Treatment of infant colic

First, a set of predominantly non-drug treatment and preventive measures should be carried out aimed at relieving spasms and increased gas formation in the intestines, normalizing the child’s nutrition and feeding techniques, and creating a favorable moral and psychological climate in the family.

When breastfeeding, it is necessary to limit or completely eliminate whole cow's milk and gas-forming products in the mother's diet. At the same time, fermented milk products must be included in the diet of a nursing mother.

When artificial feeding, you need to follow the correct technology for preparing formulas and not use formulas enriched with iron in the diet. In between feedings, as well as during an attack, you need to place the baby on your stomach; tactile contact between the skin of the baby’s abdomen and the skin of the mother’s abdomen is necessary.

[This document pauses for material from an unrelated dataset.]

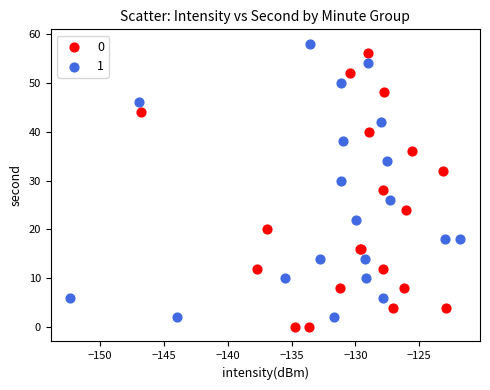

What are all the series names shown in the legend?

0, 1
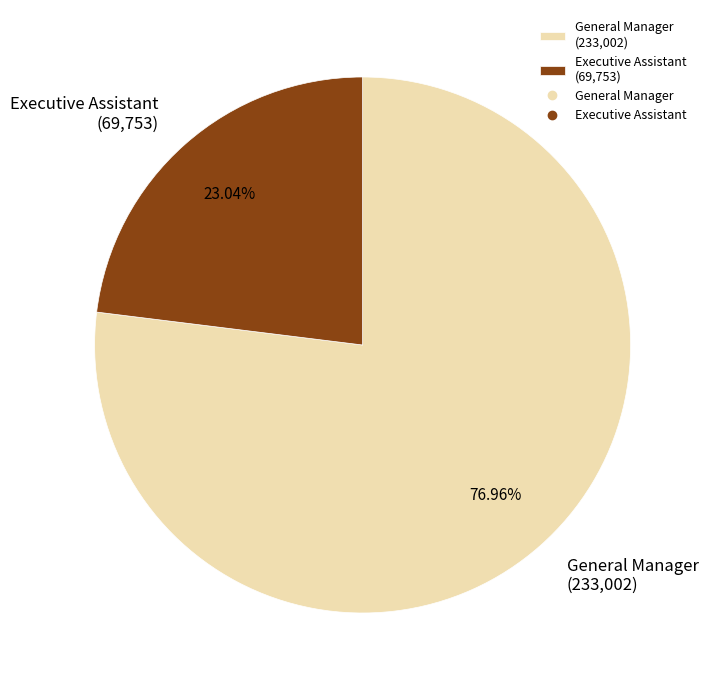

Which has a higher value, Executive Assistant or General Manager?

General Manager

If there is no effect from non-drug corrective measures, medications are used to reduce increased gas formation, which have an antispasmodic and carminative effect.

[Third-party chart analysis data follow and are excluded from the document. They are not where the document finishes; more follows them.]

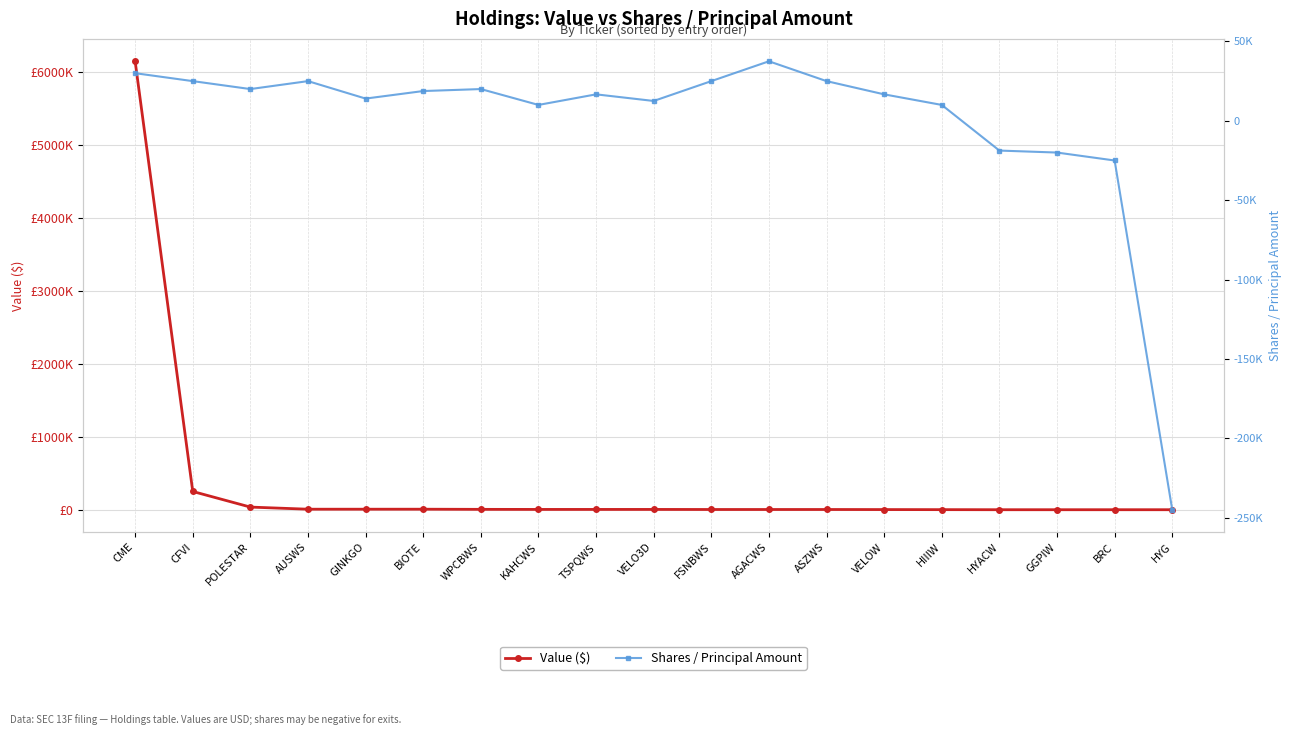

What is the total value across all series at HYG?

-245000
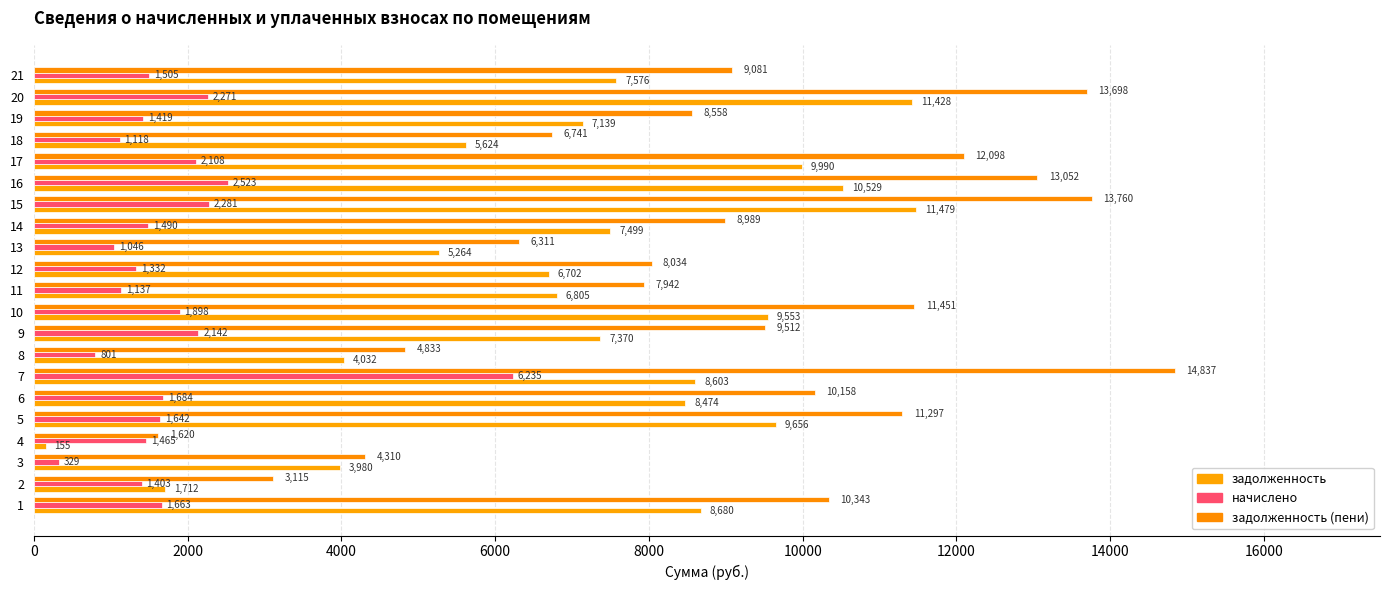

Reading right to left, what are all the values shown in this chart?

задолженность: 7575.6	11427.6	7139.0	5623.9	9989.5	10528.8	11479.0	7498.6	5264.4	6702.5	6805.2	9553.0	7370.2	4031.8	8602.8	8474.4	9655.7	155.0	3980.4	1712.0	8679.8
начислено: 1505.4	2270.9	1418.7	1117.5	2108.2	2523.2	2281.1	1490.0	1046.2	1331.9	1136.8	1898.3	2141.8	801.2	6234.6	1684.0	1641.7	1464.6	329.2	1403.4	1663.2
задолженность (пени): 9081.0	13698.5	8557.7	6741.4	12097.7	13052.0	13760.0	8988.6	6310.6	8034.4	7942.1	11451.2	9511.9	4832.9	14837.4	10158.4	11297.4	1619.5	4309.6	3115.4	10343.1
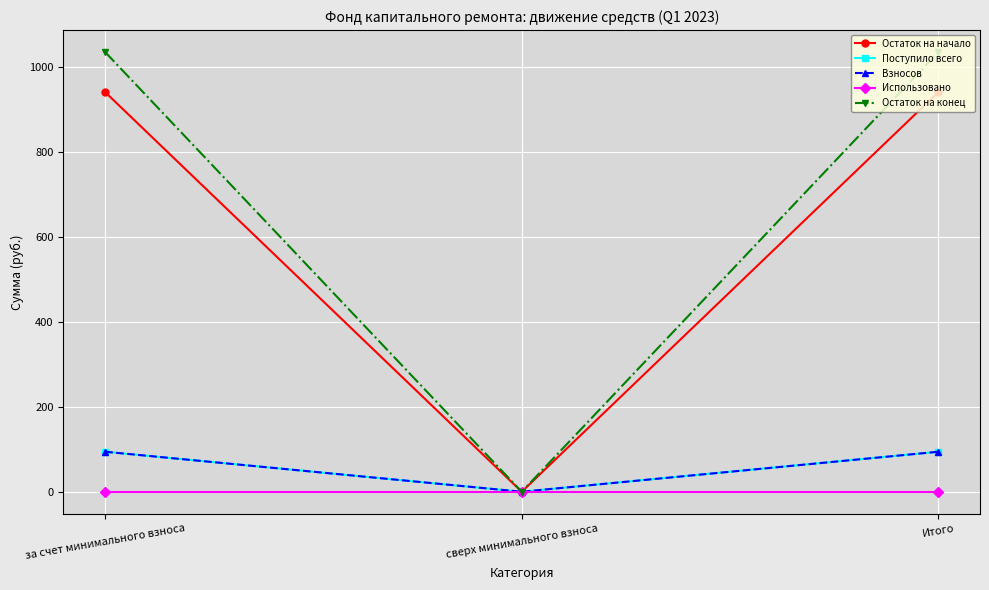

What is the spread (max minus min) of values at Итого?

1034.3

The ineffectiveness of therapy over the course of a week indicates the possible organic nature of pain in the abdominal cavity, which requires additional diagnostic measures.

Symptoms of the disease

If you begin to treat this disease in time, it is possible to maintain the child’s full health. To do this, it is important to reliably determine the presence of problems in this area in the early stages.

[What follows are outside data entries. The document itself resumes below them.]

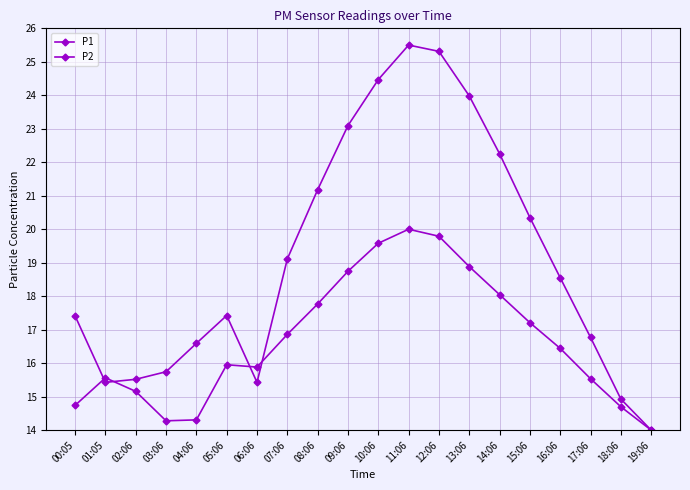

What value does the P1 series have at 15:06?

20.3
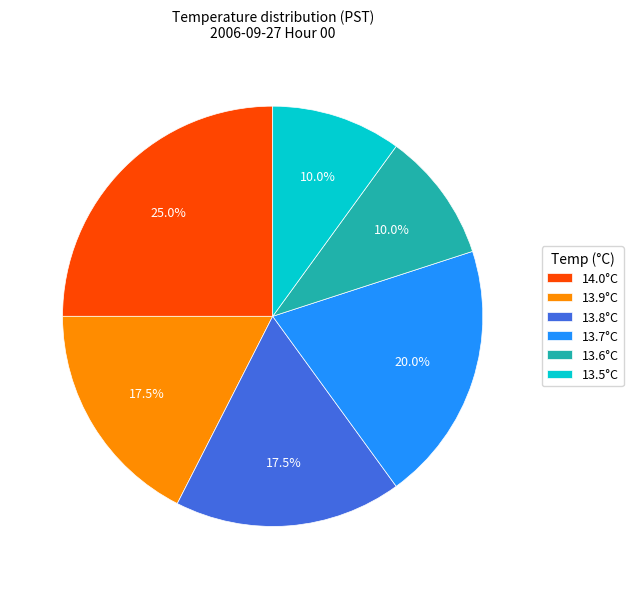

Between 13.5°C and 14.0°C, which is larger?

14.0°C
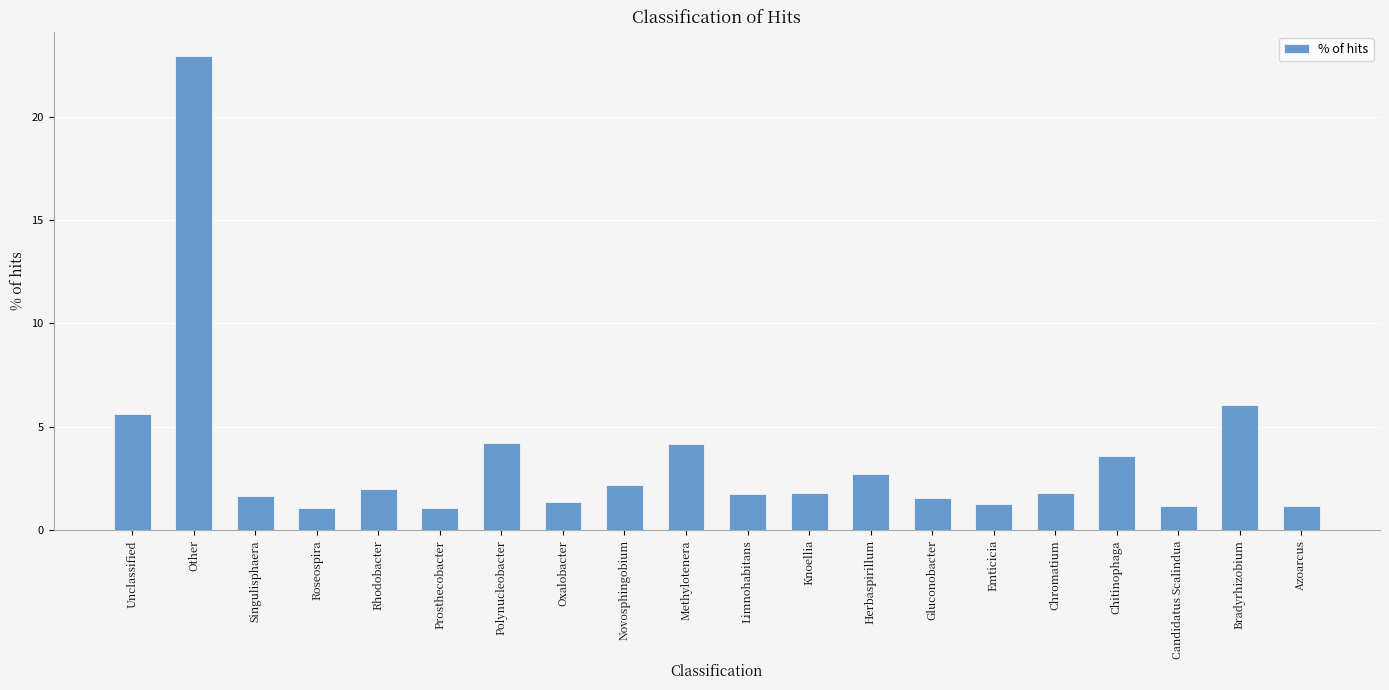

What is the label of the 16th bar from the right?

Rhodobacter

Symptoms that should alert parents:

  • rapid increase in head circumference, disproportionate increase in forehead
  • a convex fontanel that does not decrease in size (it may even increase)
  • restless state of the baby (crying, painful reaction to changes in weather, poor weight gain, lack of appetite, loss of coordination of movements)
  • divergence of the skull bones
  • vision problems, unnatural looking eyes

Dr. Komarovsky, in his videos on this topic, says that pediatricians themselves often unjustifiably make this diagnosis. It is impossible to detect high intracranial pressure in a baby purely by external examination of the child. Bright wreaths on the head of a newborn, hyperactivity and increased excitability of the child are not symptoms of this disease. These signs may indicate the presence of many diseases, and treatment of an incorrect diagnosis is lost time and an opportunity for the child to maintain health.

In video presentations, the doctor urges parents not to trust doctors who recklessly diagnose ICP without an appropriate examination.